The couple now works with World Mission Organization, a ministry based in Dallas. Dana is ordained through White Dove Fellowship, a church in Louisiana which supports pastors and missionaries, as well as Christ for the Nations.

Since returning stateside, Dana and Tanya spent several years helping with the children’s ministry in Kenwood. They also connected and traveled with Fred Smith, a Native American pastor, who ministers to those living on Native American reservations.

Locally, the couple minister at GAP Church in Miami, Oklahoma, helping with the various ministries including the children’s programs.

But their hearts, along with some of Tanya’s family members, remain in Russia.

Needing hope

Tanya said life was different in Russia before the 1990.

As a student, she was encouraged to believe in Grandpa Lenin rather than a God. Attending church — especially an evangelical congregation — was looked down upon. Tanya said her mother and grandmother would often secretly take her to church.

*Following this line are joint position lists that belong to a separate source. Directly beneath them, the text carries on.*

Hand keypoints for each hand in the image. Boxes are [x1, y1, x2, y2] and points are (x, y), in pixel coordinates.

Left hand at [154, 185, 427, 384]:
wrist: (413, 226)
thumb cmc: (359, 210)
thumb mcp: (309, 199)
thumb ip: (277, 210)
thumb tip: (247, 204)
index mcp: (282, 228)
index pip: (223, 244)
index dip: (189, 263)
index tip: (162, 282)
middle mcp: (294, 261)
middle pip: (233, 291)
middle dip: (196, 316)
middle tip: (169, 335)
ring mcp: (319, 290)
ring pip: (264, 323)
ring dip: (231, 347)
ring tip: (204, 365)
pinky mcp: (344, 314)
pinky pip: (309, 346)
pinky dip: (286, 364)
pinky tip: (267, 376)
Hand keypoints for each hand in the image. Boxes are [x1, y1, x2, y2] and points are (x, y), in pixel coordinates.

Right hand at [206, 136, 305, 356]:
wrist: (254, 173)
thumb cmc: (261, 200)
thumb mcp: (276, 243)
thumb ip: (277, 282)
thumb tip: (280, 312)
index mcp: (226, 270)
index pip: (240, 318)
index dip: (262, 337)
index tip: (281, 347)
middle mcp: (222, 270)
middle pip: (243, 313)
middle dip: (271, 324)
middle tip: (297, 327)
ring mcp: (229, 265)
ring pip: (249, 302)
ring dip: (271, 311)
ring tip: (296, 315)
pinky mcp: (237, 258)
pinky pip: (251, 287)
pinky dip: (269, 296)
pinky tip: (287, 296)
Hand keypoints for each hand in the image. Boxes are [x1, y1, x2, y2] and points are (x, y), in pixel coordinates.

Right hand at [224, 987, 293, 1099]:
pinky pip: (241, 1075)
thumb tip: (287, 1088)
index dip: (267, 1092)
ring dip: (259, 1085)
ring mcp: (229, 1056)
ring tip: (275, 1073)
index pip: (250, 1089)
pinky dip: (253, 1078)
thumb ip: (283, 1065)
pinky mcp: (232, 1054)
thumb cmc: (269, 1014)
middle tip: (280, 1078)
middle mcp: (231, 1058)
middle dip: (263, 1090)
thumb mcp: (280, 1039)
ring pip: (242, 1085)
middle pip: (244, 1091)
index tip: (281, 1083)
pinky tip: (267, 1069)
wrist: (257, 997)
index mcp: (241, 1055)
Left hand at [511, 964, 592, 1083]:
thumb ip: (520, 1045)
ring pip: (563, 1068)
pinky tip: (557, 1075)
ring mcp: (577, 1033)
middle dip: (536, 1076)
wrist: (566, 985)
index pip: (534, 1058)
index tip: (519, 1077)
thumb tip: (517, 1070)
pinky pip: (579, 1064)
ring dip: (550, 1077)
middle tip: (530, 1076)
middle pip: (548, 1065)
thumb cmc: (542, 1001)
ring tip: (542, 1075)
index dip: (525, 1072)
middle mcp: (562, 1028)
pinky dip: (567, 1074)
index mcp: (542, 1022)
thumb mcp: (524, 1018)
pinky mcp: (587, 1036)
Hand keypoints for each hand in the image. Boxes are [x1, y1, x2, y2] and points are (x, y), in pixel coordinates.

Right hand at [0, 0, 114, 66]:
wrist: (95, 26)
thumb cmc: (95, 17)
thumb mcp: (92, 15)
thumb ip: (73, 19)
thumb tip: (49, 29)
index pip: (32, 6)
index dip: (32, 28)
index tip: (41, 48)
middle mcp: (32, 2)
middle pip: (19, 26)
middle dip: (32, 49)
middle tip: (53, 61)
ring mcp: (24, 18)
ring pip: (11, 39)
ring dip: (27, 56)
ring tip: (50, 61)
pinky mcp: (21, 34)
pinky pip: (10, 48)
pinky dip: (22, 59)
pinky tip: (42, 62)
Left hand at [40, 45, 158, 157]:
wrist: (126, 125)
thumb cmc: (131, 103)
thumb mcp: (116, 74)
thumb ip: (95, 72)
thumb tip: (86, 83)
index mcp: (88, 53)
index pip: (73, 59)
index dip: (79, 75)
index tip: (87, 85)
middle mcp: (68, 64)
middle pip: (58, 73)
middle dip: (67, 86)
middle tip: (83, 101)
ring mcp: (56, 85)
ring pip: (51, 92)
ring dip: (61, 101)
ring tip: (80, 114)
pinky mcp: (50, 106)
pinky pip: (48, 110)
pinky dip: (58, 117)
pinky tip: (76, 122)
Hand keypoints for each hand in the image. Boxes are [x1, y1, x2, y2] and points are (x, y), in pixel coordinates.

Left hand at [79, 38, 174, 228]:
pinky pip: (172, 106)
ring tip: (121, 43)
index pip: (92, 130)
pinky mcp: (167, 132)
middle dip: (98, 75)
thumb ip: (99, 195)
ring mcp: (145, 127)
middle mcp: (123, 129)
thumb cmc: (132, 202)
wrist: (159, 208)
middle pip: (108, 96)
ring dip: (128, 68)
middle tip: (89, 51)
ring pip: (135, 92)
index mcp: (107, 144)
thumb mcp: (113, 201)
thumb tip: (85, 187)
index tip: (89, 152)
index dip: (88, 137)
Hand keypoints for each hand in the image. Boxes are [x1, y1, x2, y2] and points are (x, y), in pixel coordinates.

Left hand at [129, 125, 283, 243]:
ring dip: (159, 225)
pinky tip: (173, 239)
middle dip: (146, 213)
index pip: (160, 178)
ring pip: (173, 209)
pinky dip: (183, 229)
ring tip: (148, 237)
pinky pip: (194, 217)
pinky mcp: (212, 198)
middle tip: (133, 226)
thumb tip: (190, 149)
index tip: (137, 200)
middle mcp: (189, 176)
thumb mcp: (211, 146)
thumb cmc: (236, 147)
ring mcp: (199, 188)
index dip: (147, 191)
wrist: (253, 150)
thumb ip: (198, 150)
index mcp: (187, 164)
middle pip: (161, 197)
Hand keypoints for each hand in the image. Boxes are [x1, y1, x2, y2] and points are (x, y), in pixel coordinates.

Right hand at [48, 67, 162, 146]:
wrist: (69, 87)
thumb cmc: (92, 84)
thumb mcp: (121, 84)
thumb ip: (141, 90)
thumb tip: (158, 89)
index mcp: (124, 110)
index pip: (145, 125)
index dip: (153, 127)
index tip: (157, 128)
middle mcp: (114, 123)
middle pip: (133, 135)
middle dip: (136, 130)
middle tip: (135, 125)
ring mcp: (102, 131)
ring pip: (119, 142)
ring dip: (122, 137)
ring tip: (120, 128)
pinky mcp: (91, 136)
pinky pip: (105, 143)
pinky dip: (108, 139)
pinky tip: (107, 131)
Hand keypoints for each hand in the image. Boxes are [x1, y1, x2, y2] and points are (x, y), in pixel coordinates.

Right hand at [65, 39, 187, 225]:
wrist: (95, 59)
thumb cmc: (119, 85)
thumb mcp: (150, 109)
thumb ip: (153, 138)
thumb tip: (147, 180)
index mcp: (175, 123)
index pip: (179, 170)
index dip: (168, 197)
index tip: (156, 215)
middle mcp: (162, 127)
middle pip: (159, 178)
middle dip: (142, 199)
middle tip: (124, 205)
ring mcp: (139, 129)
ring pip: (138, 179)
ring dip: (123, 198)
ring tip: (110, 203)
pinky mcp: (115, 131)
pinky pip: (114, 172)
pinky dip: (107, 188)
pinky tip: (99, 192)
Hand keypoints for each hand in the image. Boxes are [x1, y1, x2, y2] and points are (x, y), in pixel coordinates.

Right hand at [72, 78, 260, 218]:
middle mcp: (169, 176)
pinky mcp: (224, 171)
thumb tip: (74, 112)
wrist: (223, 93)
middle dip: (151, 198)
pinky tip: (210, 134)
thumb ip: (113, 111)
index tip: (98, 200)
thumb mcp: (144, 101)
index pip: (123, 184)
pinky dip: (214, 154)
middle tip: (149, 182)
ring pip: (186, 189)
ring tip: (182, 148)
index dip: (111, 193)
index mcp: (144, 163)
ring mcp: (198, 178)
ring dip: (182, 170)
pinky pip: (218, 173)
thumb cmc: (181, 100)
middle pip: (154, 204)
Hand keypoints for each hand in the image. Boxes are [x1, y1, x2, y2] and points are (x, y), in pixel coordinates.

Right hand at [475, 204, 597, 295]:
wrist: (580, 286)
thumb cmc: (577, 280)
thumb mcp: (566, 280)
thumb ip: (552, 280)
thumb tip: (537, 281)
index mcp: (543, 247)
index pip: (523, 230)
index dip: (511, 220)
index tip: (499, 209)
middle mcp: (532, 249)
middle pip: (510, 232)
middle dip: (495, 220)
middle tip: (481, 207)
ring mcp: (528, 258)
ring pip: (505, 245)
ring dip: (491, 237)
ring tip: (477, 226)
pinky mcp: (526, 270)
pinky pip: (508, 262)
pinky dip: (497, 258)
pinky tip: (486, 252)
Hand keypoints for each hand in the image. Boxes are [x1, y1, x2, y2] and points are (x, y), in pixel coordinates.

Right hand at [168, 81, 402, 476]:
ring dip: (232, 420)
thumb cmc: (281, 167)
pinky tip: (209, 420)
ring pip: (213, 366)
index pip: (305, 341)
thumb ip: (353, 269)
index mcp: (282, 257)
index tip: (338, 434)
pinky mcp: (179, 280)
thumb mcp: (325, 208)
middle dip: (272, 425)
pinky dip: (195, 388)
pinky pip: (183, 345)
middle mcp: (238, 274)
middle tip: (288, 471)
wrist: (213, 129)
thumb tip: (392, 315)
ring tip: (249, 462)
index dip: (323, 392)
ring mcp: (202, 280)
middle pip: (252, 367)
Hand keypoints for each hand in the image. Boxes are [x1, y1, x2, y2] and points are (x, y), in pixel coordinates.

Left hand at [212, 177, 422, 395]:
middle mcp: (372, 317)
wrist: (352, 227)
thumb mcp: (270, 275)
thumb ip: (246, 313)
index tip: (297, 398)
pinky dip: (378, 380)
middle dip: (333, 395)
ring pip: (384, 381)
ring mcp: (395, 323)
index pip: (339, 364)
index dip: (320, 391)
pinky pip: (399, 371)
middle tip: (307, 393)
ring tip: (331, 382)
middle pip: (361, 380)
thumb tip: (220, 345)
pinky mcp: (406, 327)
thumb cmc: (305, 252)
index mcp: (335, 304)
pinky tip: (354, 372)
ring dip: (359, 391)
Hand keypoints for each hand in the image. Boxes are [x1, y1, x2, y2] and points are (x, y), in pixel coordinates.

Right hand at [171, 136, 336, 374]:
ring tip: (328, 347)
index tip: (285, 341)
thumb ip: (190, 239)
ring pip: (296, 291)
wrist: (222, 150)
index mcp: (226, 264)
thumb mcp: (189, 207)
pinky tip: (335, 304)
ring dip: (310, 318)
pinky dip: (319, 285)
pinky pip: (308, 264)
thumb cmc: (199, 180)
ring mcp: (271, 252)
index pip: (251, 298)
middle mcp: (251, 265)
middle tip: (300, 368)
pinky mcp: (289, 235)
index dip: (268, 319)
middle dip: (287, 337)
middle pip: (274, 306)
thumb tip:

In the early 1990s, the country began to allow missionaries to visit. That led to an increase of evangelical churches and chances to attend church publicly.

Many of those churches, Tanya said, are still growing and blossoming, even as members often face persecution. Changing rules and regulations make it more difficult for believers to spread the Gospel.

Russians are learning to read the Bible themselves rather than relying on the past belief that a priest was the only person who could read and understand the Bible’s’ message.

Tanya believes Russians are open to faith because many struggled to remain hopeful under communism. She believes the lack of hope is why many Russians struggle with alcohol addiction.

A series of rehabilitation facilities for the Russian people is one of the strength’s of the evangelical church community. Some Russians have become missionaries to those living outside of their country.

Tanya and Dana hope people around the world continue to pray for the Russian believers and pastors — especially as those pastors strive to take the message out into remote villages and locations within the country.

Dana said many churches in Russia use rented spaces for their congregations. This can be risky at times because it relies on the generosity of the building’s owner.

She recalls one time when Dana’s congregation was kicked out of their building for months. The members met in a forest for two months, before dividing to meet 40 to 50 at a time in various apartments.

“Most believers meet wherever they can meet,” Dana said. “Very few own their own buildings.”

Some congregations have saved for years, building their own facilities a little at a time. Dana said it took members of Ulyanovsk Christian Center more than 18 years to build their church.

Tanya’s home congregation in Yoshkar-Ola bought and renovated an old movie theater in order to have a permanent home.

Encouragement is what Dana and Tanya say the congregations need the most. Encouragement is also needed for non-Russians who travel to the country for the educational opportunities. Tanya said a growing number of students from Africa, Indonesia and India travel to Russia to study.

“Russian believers need prayer support,” Tanya said. “Jesus is the only hope and answer.”

While the couple do not have natural children, they know children of all ages have come to faith through their work.

“Our biggest reward is to see generations of kids know Jesus,” Dana said.